- [Task requirements] Copy the database indexing text below word for word, from "A composite index" to "(leftmost prefix: user_id)".

*** Source text ***

Dimension	B-Tree	LSM Tree
Write speed	Moderate (in-place update on disk)	Very fast (append to memory)
Read speed	Fast (single tree traversal)	Moderate (check multiple levels)
Write amplification	Low (update one page)	High (data rewritten during compaction)
Read amplification	Low (one path through tree)	Higher (check memtable + multiple SSTables)
Space amplification	Low	Higher (duplicates until compaction)
Best for	Read-heavy, mixed OLTP	Write-heavy (logs, analytics, time-series)
Used in	PostgreSQL, MySQL, SQL Server	Cassandra, RocksDB, LevelDB, HBase

🎯 Interview Insight

B-trees for read-heavy workloads (OLTP, web apps). LSM trees for write-heavy workloads (logging, analytics, IoT, time-series). Know the trade-off: LSM trees sacrifice read performance and increase write amplification (compaction) to achieve much faster writes. Most NoSQL databases (Cassandra, RocksDB) use LSM trees.

Composite Indexes

A composite index is an index on multiple columns. The column order is critical — it determines which queries can use the index. Think of it like a phone book sorted by last name, then first name.

Composite Index — Column Order Matterssql

CREATE INDEX idx_user_status_date ON orders(user_id, status, created_at);

-- ✅ Uses the index (leftmost prefix: user_id)
SELECT * FROM orders WHERE user_id = 42;

-- ✅ Uses the index (prefix: user_id + status)
SELECT * FROM orders WHERE user_id = 42 AND status = 'shipped';

-- ✅ Uses the full index (all 3 columns)
SELECT * FROM orders
WHERE user_id = 42 AND status = 'shipped' AND created_at > '2024-01-01';

-- ❌ CANNOT use this index (skips user_id)
SELECT * FROM orders WHERE status = 'shipped';

-- ❌ CANNOT use this index (skips user_id and status)
SELECT * FROM orders WHERE created_at > '2024-01-01';

-- ⚠️ Uses only user_id part (skips status, jumps to created_at)
SELECT * FROM orders WHERE user_id = 42 AND created_at > '2024-01-01';

📞

The Phone Book Rule

A phone book is sorted by (last_name, first_name, city). You can look up: all 'Smiths' ✅, 'Smith, John' ✅, 'Smith, John, NYC' ✅. But you CANNOT efficiently look up: all 'Johns' ❌ (first name without last name), or all people in 'NYC' ❌ (city without last name). You must use the columns from left to right — you can stop early, but you can't skip.

*** End of Source text ***
*** Source material ***

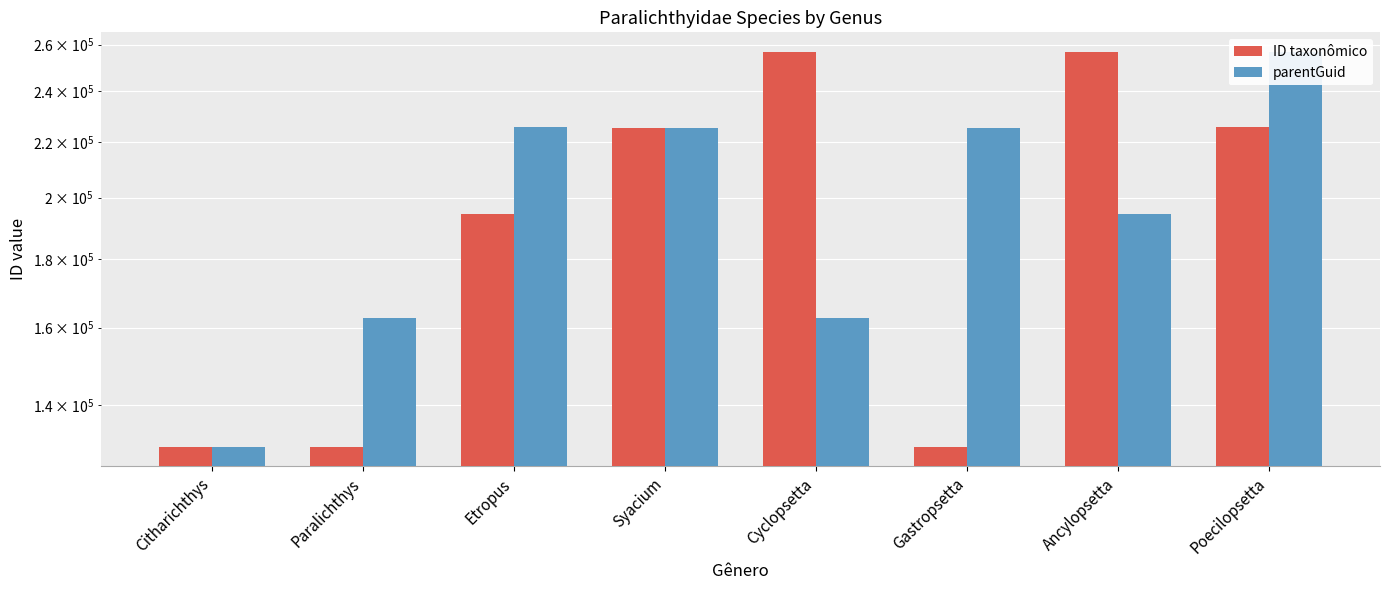

At which category is the sum across all series the highest?

Poecilopsetta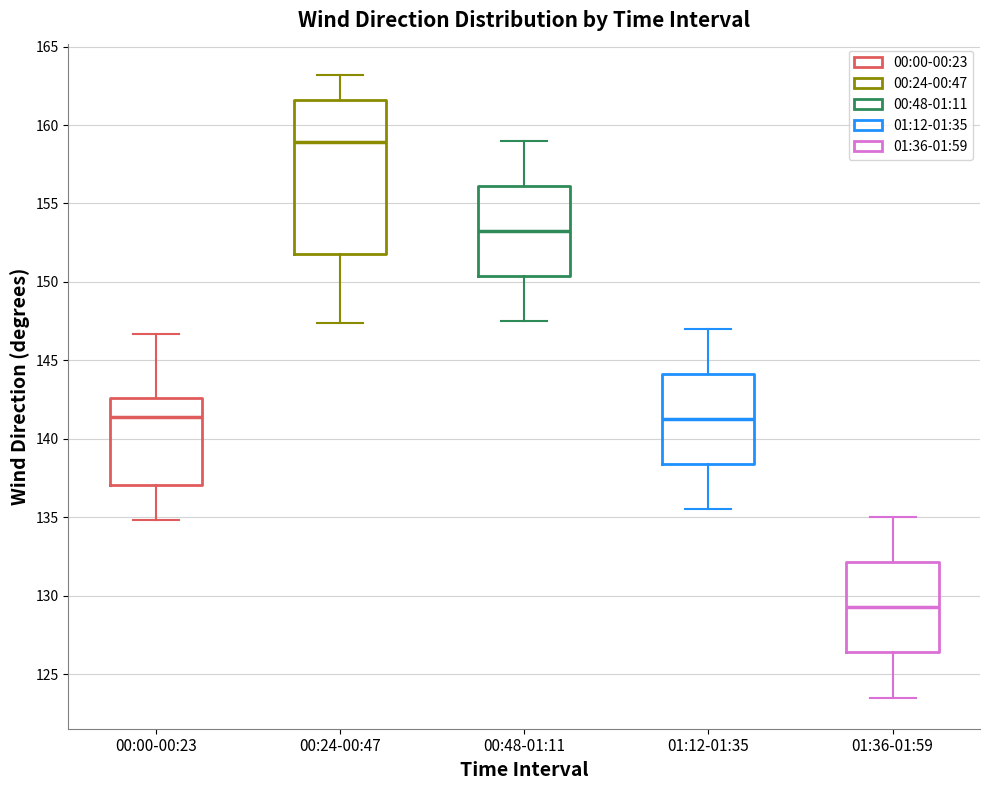

Reading left to right, read every box against the y-axis: the position of its median line, the range the box covers, and the ends of its whiskers. The values are not printed on the chart, so give them approximately, as read against the axis.

00:00-00:23: median 141.5, box 137.0 to 142.5, whiskers 135.0 to 146.5
00:24-00:47: median 159.0, box 152.0 to 161.5, whiskers 147.5 to 163.0
00:48-01:11: median 153.5, box 150.5 to 156.0, whiskers 147.5 to 159.0
01:12-01:35: median 141.5, box 138.5 to 144.0, whiskers 135.5 to 147.0
01:36-01:59: median 129.5, box 126.5 to 132.0, whiskers 123.5 to 135.0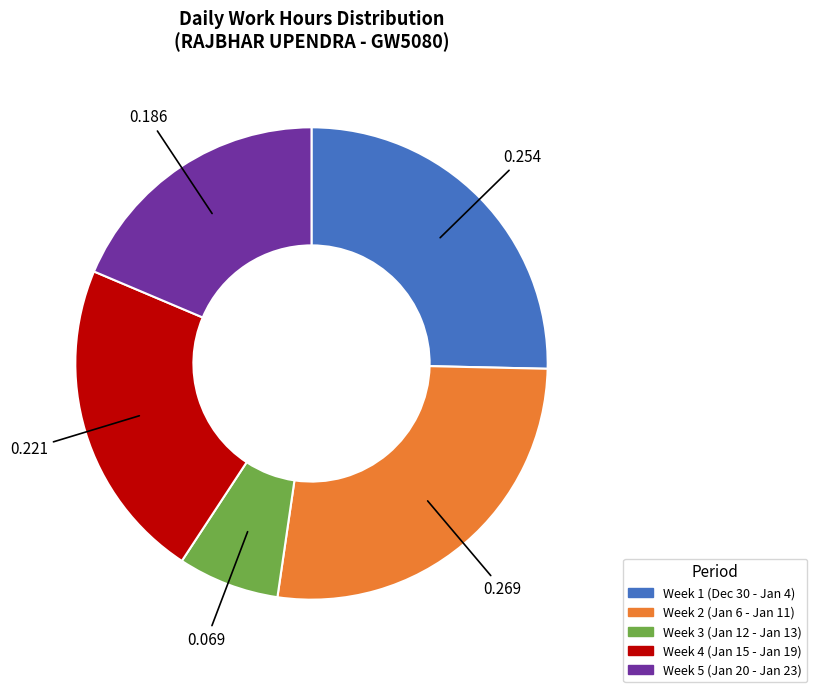

Do Week 1 (Dec 30 - Jan 4) and Week 3 (Jan 12 - Jan 13) together represent more than half of the pie?

No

*** End of Source material ***

- [Exercise output]
A composite index is an index on multiple columns. The column order is critical — it determines which queries can use the index. Think of it like a phone book sorted by last name, then first name.

Composite Index — Column Order Matterssql

CREATE INDEX idx_user_status_date ON orders(user_id, status, created_at);

-- ✅ Uses the index (leftmost prefix: user_id)